Theorem. Let $\bar{b} := \tilde{\nu}(a)+2$, where $$ \tilde{\nu}(a):= \begin{cases}\nu_{5}\left(a-1 \right) & \text{if} \hspace{3mm} a \equiv 1\pmod{5} \\ \nu_{5}\left(a^{2}+1\right) & \text{if} \hspace{3mm} a \equiv 2,3 \pmod{5} \\ \nu_{5}\left(a+1 \right) & \text{if} \hspace{3mm} a \equiv 4\pmod{5} & . \\ \nu_{2}\left(a^{2}-1\right)-1 & \text{if} \hspace{3mm} a \equiv 5 \pmod{10}\\ 0 & \text{if} \hspace{3mm} a \equiv 0\pmod{10} \end{cases} $$ [$\nu_p(a)$ indicates the $p$-adic valuation of the argument, as usual.]*

In radix-$10$ (i.e., considering the usual decimal numeral system), for any positive integer tetration base $a$, the tetration $^{\bar{b}}a$ (i.e., $a^{a^{a^{\dots}}}$ ($\bar{b}$-times)) originates at least $\bar{b}-2$ stable digits, where we call "stable digits" the last digits belonging to the "fixed sequence" referred by the OP.

Proof. If $a$ is a multiple of $10$, the proof is trivial (see Congruence speed of tetration bases ending with $0$ for a general formula of the number of stable digits frozen by any unit increment of the hyperexponent).
Now, assume that $a \in \mathbb{N}-\{0,1\}$ is not a multiple of $10$, and then the congruence speed, $V(a, b)$ of $^{b}a$ (see The congruence speed formula) is always constant at height $b \geq \bar{b}$ (mine is just a sufficient but not necessary condition on the hyperexponent size for the constancy of the congruence speed of $a$, see Number of stable digits of any integer tetration) and it is also a positive integer.
Thus, let us write $b \geq \bar{b} \Rightarrow V(a,b) = V(a)$, and in general we have $V(a, b)\geq 1$ as long as $b > 1$ (i.e, if $a=2$, then $V(2,1) =V(2,2) = 0$ and $V(2,b) = V(2) = 1$ iff $b \geq 2$).
Consequently, for any $b > 1$, $^{b}a$ is characterized by at least $b-2$ stable digits at the end of the result, and then we can get infinitely many stable digits for each $a$ as $b$ is free to run over the positive integers.

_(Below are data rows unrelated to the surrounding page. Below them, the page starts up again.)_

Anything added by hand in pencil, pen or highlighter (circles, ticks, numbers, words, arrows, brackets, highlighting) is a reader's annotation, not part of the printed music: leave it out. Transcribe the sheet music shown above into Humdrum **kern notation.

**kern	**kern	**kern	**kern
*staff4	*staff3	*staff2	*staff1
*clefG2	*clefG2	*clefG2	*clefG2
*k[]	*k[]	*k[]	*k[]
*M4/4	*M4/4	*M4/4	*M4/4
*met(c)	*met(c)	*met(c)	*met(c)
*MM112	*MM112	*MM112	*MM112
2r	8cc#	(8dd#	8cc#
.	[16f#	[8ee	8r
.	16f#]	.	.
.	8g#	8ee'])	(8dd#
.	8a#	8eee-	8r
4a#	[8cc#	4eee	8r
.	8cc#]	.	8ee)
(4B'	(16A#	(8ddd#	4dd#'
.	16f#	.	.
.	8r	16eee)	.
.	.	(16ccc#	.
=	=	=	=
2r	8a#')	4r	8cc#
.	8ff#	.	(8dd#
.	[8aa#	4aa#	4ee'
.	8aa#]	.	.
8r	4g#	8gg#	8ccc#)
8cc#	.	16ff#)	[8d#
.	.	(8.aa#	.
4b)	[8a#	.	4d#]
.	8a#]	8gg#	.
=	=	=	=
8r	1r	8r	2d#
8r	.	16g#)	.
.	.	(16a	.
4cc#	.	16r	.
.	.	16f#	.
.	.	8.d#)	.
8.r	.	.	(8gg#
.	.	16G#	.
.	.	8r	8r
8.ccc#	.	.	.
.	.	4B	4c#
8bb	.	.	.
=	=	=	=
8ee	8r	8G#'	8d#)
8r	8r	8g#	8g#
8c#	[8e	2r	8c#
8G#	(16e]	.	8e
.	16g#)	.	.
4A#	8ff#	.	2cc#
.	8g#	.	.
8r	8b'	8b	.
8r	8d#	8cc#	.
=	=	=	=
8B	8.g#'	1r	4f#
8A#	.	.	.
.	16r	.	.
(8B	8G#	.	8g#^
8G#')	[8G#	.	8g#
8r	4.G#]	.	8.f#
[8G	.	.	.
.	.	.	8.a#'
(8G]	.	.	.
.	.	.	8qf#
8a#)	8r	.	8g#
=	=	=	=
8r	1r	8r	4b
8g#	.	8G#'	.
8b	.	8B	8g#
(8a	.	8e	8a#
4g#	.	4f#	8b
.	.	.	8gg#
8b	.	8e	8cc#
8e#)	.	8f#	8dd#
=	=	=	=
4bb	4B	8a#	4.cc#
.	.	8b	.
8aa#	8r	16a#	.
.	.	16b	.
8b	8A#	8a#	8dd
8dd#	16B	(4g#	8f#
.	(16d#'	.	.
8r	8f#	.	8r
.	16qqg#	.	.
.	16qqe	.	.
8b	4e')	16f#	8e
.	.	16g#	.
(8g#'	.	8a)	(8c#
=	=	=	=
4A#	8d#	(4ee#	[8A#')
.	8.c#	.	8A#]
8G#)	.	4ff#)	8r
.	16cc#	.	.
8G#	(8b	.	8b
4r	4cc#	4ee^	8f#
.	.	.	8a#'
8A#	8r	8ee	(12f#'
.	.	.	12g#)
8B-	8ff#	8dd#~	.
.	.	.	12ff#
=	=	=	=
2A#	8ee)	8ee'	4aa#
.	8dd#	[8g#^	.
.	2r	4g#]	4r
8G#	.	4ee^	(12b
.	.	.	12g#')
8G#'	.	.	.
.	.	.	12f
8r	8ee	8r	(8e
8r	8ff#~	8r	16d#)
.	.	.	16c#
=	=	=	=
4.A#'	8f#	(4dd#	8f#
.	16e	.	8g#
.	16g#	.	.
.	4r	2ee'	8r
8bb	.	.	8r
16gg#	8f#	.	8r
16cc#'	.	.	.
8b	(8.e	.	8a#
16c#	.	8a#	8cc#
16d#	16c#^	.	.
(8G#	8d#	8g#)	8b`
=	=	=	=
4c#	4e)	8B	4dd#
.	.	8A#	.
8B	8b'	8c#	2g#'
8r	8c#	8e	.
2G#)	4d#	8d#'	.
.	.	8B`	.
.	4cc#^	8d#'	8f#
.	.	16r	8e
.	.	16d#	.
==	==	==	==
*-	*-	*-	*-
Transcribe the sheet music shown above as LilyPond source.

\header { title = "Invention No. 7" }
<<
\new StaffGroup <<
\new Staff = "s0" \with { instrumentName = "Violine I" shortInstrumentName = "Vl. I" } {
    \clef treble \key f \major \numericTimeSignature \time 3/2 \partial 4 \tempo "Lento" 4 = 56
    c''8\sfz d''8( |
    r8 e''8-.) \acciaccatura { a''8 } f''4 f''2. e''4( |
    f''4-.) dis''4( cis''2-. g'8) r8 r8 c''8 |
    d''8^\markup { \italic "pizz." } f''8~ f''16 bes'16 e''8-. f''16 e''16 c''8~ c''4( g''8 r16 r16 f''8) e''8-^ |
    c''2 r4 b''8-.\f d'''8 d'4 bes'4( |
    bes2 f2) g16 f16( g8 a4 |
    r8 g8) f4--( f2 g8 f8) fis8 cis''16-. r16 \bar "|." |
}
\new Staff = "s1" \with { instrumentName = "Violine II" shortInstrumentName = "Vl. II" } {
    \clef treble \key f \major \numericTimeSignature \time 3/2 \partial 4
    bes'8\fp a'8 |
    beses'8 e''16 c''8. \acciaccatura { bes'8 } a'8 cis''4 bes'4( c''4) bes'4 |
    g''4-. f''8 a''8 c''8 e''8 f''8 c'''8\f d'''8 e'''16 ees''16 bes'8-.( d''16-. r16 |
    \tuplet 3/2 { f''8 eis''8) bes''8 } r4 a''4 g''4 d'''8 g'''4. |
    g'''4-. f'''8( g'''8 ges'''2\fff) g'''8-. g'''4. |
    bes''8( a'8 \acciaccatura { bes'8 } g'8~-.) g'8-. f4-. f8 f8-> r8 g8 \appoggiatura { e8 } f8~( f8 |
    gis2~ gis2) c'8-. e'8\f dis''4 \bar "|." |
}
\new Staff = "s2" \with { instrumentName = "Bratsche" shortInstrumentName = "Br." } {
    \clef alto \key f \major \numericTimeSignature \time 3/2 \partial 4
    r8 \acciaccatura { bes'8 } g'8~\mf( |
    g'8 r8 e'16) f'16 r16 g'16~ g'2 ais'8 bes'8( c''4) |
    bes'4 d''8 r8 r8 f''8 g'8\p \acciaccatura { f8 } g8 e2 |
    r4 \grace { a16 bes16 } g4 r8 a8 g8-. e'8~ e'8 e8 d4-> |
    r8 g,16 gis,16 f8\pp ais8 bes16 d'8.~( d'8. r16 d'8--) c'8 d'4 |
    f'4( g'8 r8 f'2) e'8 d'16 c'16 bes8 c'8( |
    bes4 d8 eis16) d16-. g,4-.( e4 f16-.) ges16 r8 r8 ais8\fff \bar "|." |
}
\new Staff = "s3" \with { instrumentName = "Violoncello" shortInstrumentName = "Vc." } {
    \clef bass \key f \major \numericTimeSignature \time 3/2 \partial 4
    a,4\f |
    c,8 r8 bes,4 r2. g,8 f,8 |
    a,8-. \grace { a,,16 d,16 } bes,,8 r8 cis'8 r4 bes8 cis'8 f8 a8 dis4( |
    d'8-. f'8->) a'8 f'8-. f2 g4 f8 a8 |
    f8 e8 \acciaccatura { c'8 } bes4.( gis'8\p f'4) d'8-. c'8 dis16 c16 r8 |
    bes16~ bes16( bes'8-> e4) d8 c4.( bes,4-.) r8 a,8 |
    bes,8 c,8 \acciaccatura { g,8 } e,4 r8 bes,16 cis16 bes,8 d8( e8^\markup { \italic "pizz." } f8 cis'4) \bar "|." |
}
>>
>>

For example, Theorem 2.3 of Graham's number stable digits: an exact solution proves that the well-known Graham's number, $G:=g_{64}$, has exactly $slog_3{(G)}-1$ stable digits, where $slog_3{(G)}$ indicates (integer) super-logarithm base $3$ of $G$ (see Definition 2.1 of the above-mentioned preprint), since $V(3,1)=0$ and $V(3,2)=V(3,3)=V(3)=1$.